4. These rules apply to all electronic recordkeeping systems, including, but not limited to, microcomputers, minicomputers, main-frame computers, and image recording systems (regardless of storage media) in network or stand-alone configurations.

(b) Before existing records are committed to an electronic recordkeeping system, the agency shall conduct a cost benefit analysis to insure that the project or system contemplated is cost effective.

(4) INTENT. Electronic recordkeeping systems in use at the effective date of this rule, that are not in compliance with the requirements of this rule, may be used until the systems are replaced or upgraded. New and upgraded electronic recordkeeping systems created after the effective date of this rule shall comply with the requirements contained herein. The Department is aware that it may not be possible to implement this rule in its entirety immediately upon its enactment, and it is not the intent by this rule to disrupt existing recordkeeping practices provided that agencies make no further disposition of public records without approval of the Division of Library and Information Services of the Department of State.

(5) DEFINITIONS. For the purpose of these rules:

(a) “ASCII” means the American Standard Code for Information Interchange, a 7-bit coded character set for information interchange which was formerly ANSI (American National Standards Institute) Standard X3.4 and has since been incorporated into the Unicode standard as the first 128 Unicode characters.

(b) “Database” means an organized collection of automated information.

(c) “Database management system” means a set of software programs that controls the organization, storage and retrieval of data (fields, records and files) in a database. It also controls the security and integrity of the database.

(d) “Digital signature” means a type of electronic signature (any letters, characters, or symbols executed with an intent to authenticate) that can be used to authenticate the identity of the sender of a message or the signer of a document and to ensure that the original content of the message or document that has been sent is unchanged.

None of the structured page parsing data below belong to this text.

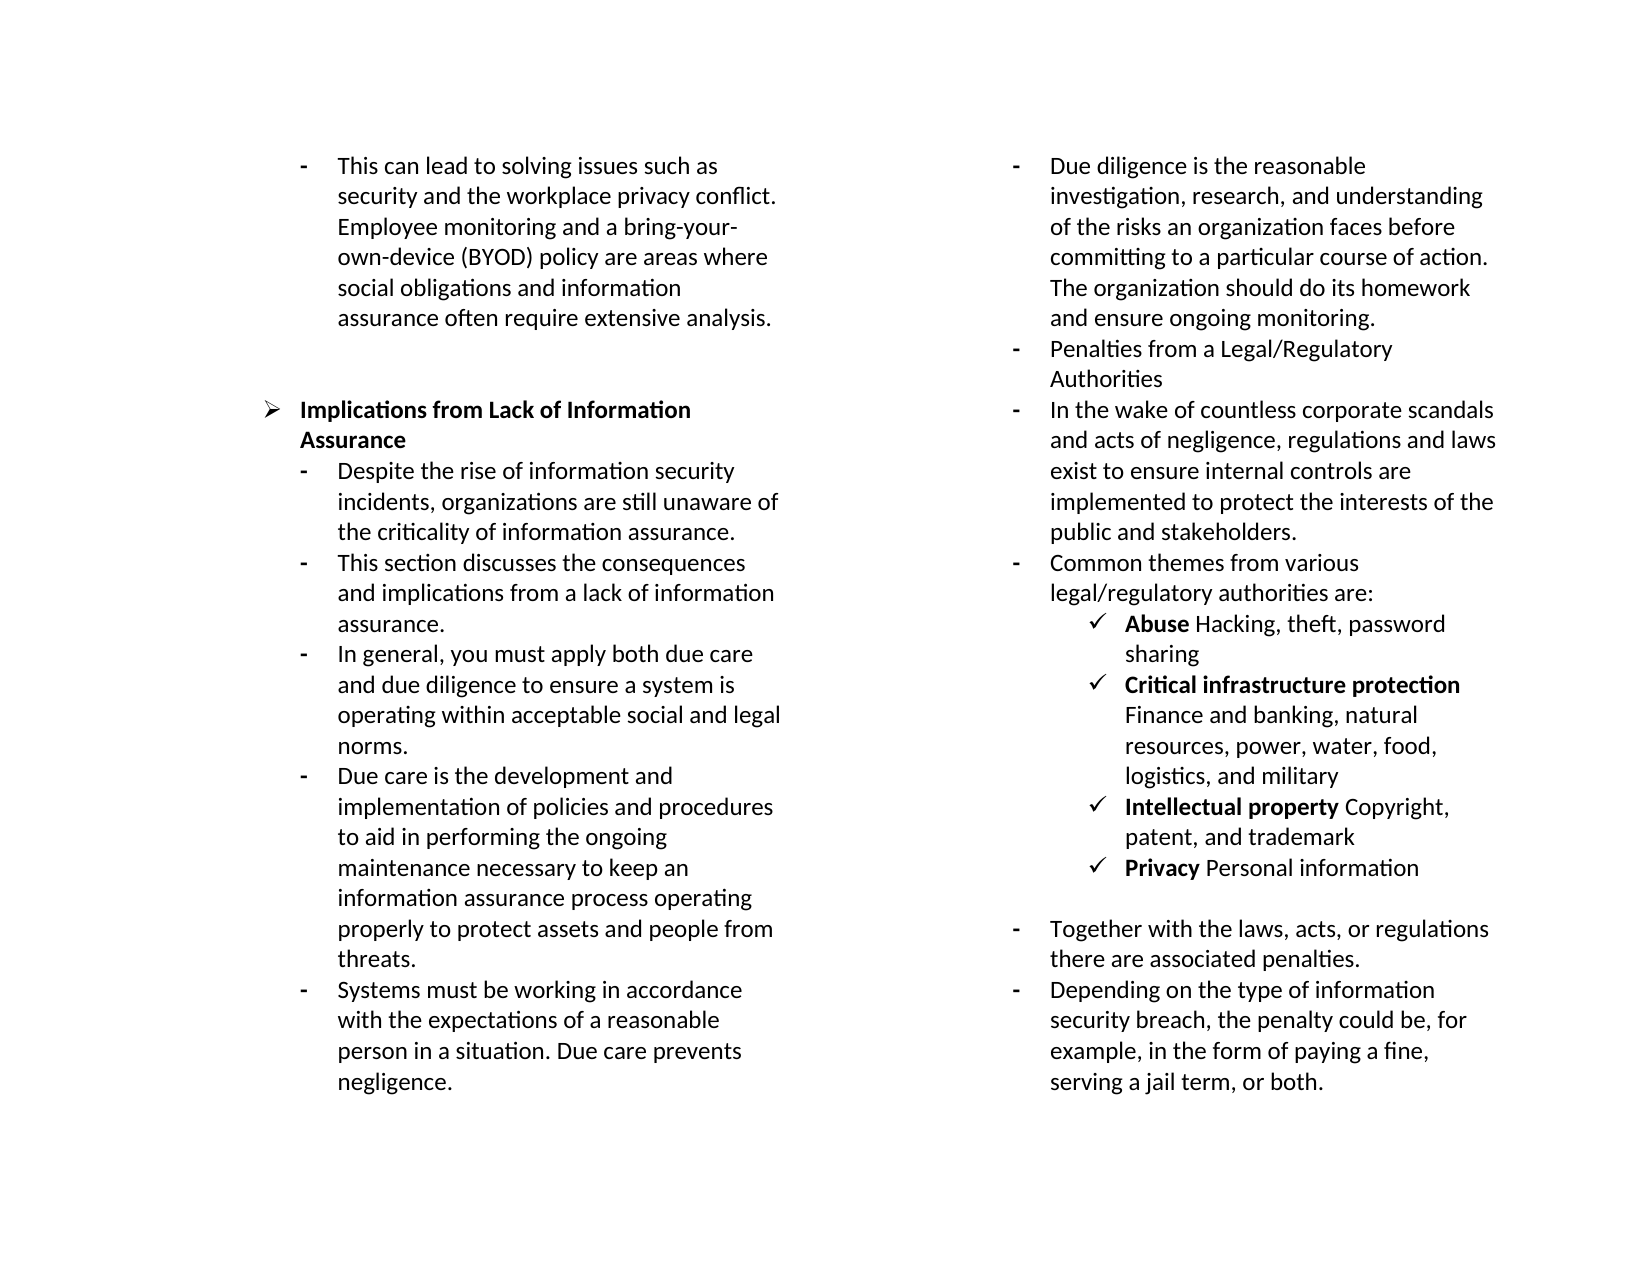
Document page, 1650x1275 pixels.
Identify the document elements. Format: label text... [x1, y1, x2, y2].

list Implications from Lack of Information Assurance [262, 394, 787, 455]
list Due care is the development and implementation of policies and procedures to aid in performing the ongoing maintenance necessary to keep an information assurance process operating properly to protect assets and people from threats. [300, 760, 787, 974]
list Intellectual property Copyright, patent, and trademark [1087, 791, 1500, 852]
list Privacy Personal information [1087, 852, 1500, 882]
list Despite the rise of information security incidents, organizations are still unaware of the criticality of information assurance. [300, 455, 787, 547]
list In general, you must apply both due care and due diligence to ensure a system is operating within acceptable social and legal norms. [300, 638, 787, 760]
list Penalties from a Legal/Regulatory Authorities [1012, 333, 1500, 394]
list Common themes from various legal/regulatory authorities are: [1012, 547, 1500, 608]
list Systems must be working in accordance with the expectations of a reasonable person in a situation. Due care prevents negligence. [300, 974, 787, 1096]
list Due diligence is the reasonable investigation, research, and understanding of the risks an organization faces before committing to a particular course of action. The organization should do its homework and ensure ongoing monitoring. [1012, 150, 1500, 333]
list Together with the laws, acts, or regulations there are associated penalties. [1012, 913, 1500, 974]
list Abuse Hacking, theft, password sharing [1087, 608, 1500, 669]
list In the wake of countless corporate scandals and acts of negligence, regulations and laws exist to ensure internal controls are implemented to protect the interests of the public and stakeholders. [1012, 394, 1500, 547]
list This can lead to solving issues such as security and the workplace privacy conflict. Employee monitoring and a bring-your-own-device (BYOD) policy are areas where social obligations and information assurance often require extensive analysis. [300, 150, 787, 333]
list Critical infrastructure protection Finance and banking, natural resources, power, water, food, logistics, and military [1087, 669, 1500, 791]
list This section discusses the consequences and implications from a lack of information assurance. [300, 547, 787, 638]
list Depending on the type of information security breach, the penalty could be, for example, in the form of paying a fine, serving a jail term, or both. [1012, 974, 1500, 1096]
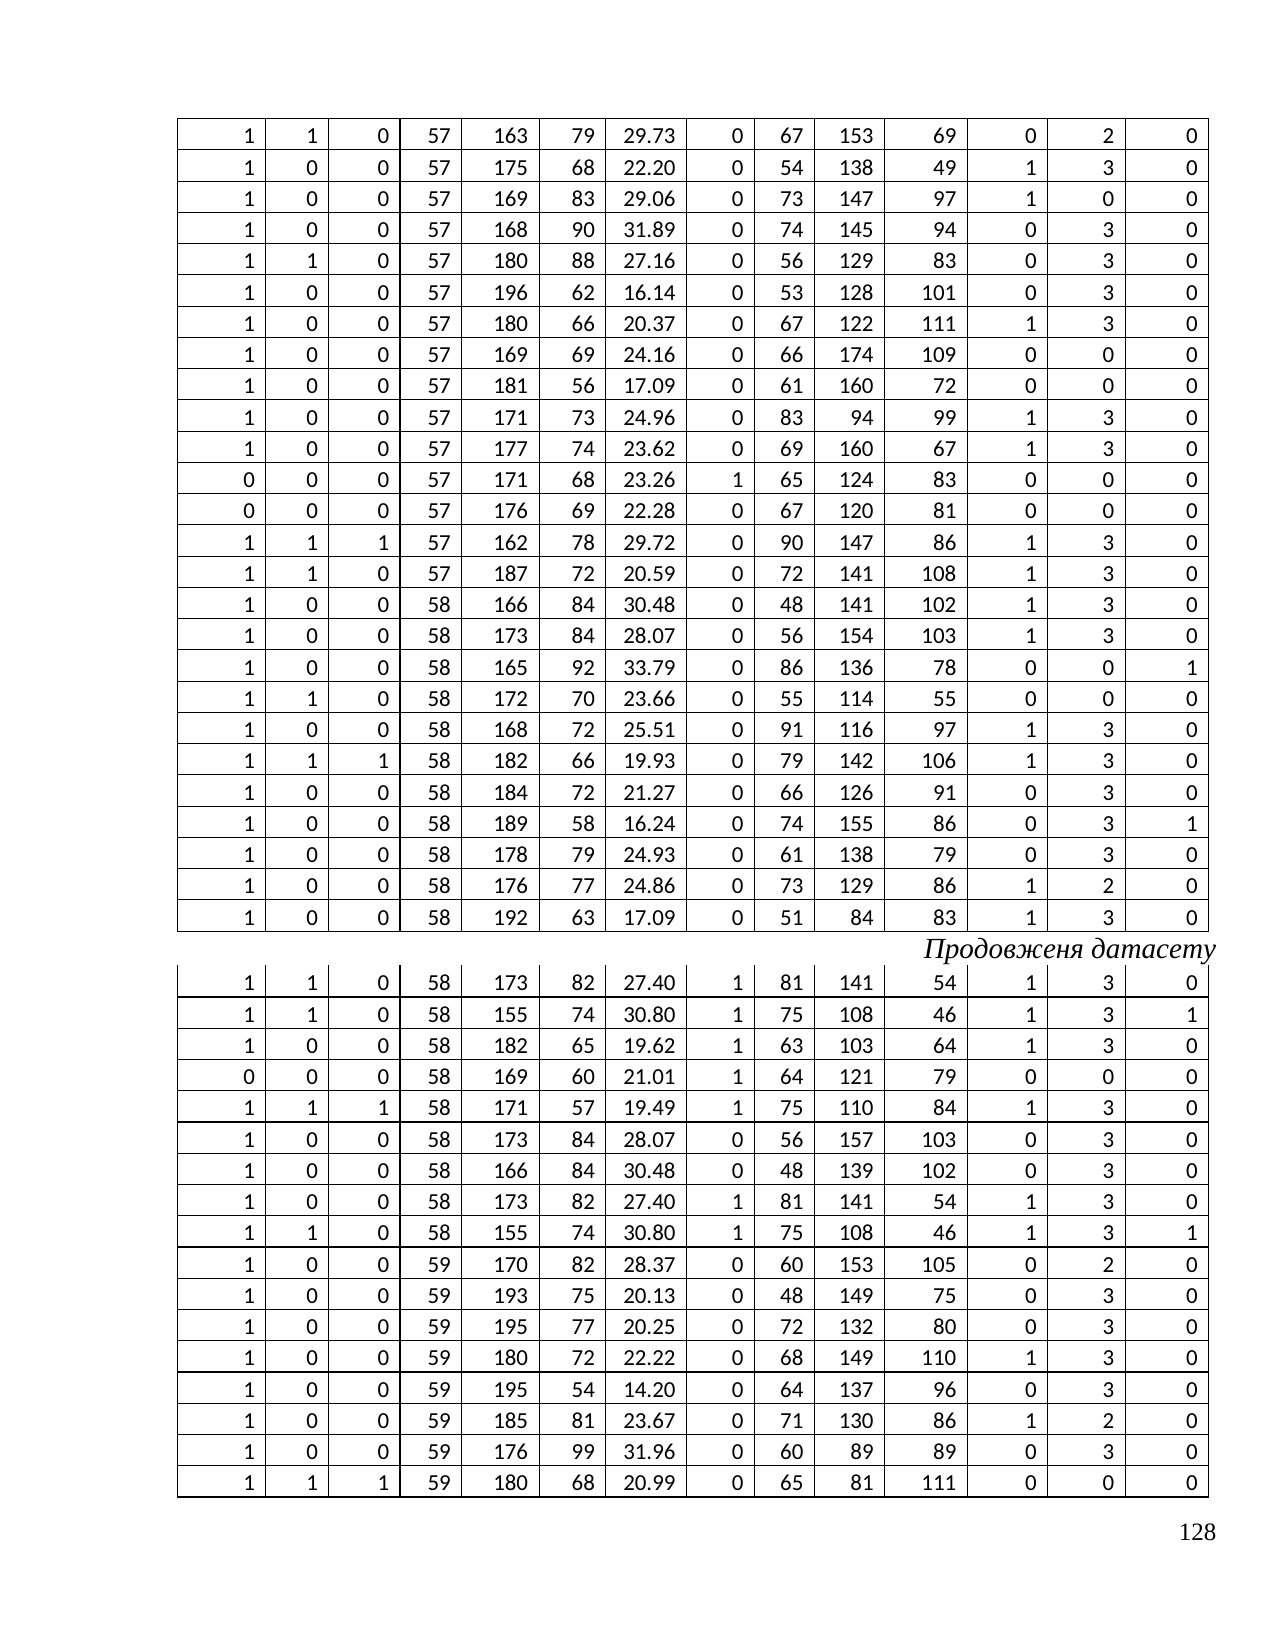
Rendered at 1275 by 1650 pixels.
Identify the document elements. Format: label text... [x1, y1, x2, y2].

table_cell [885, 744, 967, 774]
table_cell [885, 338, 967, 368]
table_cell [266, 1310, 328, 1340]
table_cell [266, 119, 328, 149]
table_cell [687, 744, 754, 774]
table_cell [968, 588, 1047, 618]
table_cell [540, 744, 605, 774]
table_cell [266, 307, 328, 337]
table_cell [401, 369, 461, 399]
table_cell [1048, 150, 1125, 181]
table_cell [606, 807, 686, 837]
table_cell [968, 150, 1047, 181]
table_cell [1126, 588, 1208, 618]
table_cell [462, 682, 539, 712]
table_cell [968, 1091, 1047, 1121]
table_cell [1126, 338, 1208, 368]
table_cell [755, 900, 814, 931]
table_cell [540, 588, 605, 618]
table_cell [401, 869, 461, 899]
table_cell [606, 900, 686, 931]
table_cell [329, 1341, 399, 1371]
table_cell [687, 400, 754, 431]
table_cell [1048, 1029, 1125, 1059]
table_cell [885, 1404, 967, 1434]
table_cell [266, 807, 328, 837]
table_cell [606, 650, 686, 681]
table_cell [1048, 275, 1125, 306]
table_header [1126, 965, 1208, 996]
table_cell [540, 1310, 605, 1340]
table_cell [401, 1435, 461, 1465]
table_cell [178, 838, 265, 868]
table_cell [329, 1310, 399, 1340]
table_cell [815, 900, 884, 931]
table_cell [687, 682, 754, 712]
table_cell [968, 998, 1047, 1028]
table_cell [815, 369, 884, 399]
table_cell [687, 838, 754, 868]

Digital signatures can be created through hashing algorithms.

(e) “Electronic record” means any information that is recorded in machine readable form.

(f) “Electronic recordkeeping system” means an automated information system for the organized collection, processing, transmission, and dissemination of information in accordance with defined procedures.

(g)“Hashing algorithm” (hash function, checksum) means a formula or procedure for checking that electronically transmitted messages or documents have not been altered by transforming a string of characters into a usually shorter fixed-length “hash value” or key that represents the original string. The receiver of the message can execute the same hashing algorithm as the sender and compare the resulting hash values; any difference in the hash values indicates an alteration of the message or document sent.

Hashing algorithms can be used to create digital signatures.

(h) “System design” means the design of the nature and content of input, files, procedures, and output and their interrelationships.

(i) “Permanent or long-term records” means any public records as defined by Section 119.011(11), F.S.

which have an established retention period of more than 10 years.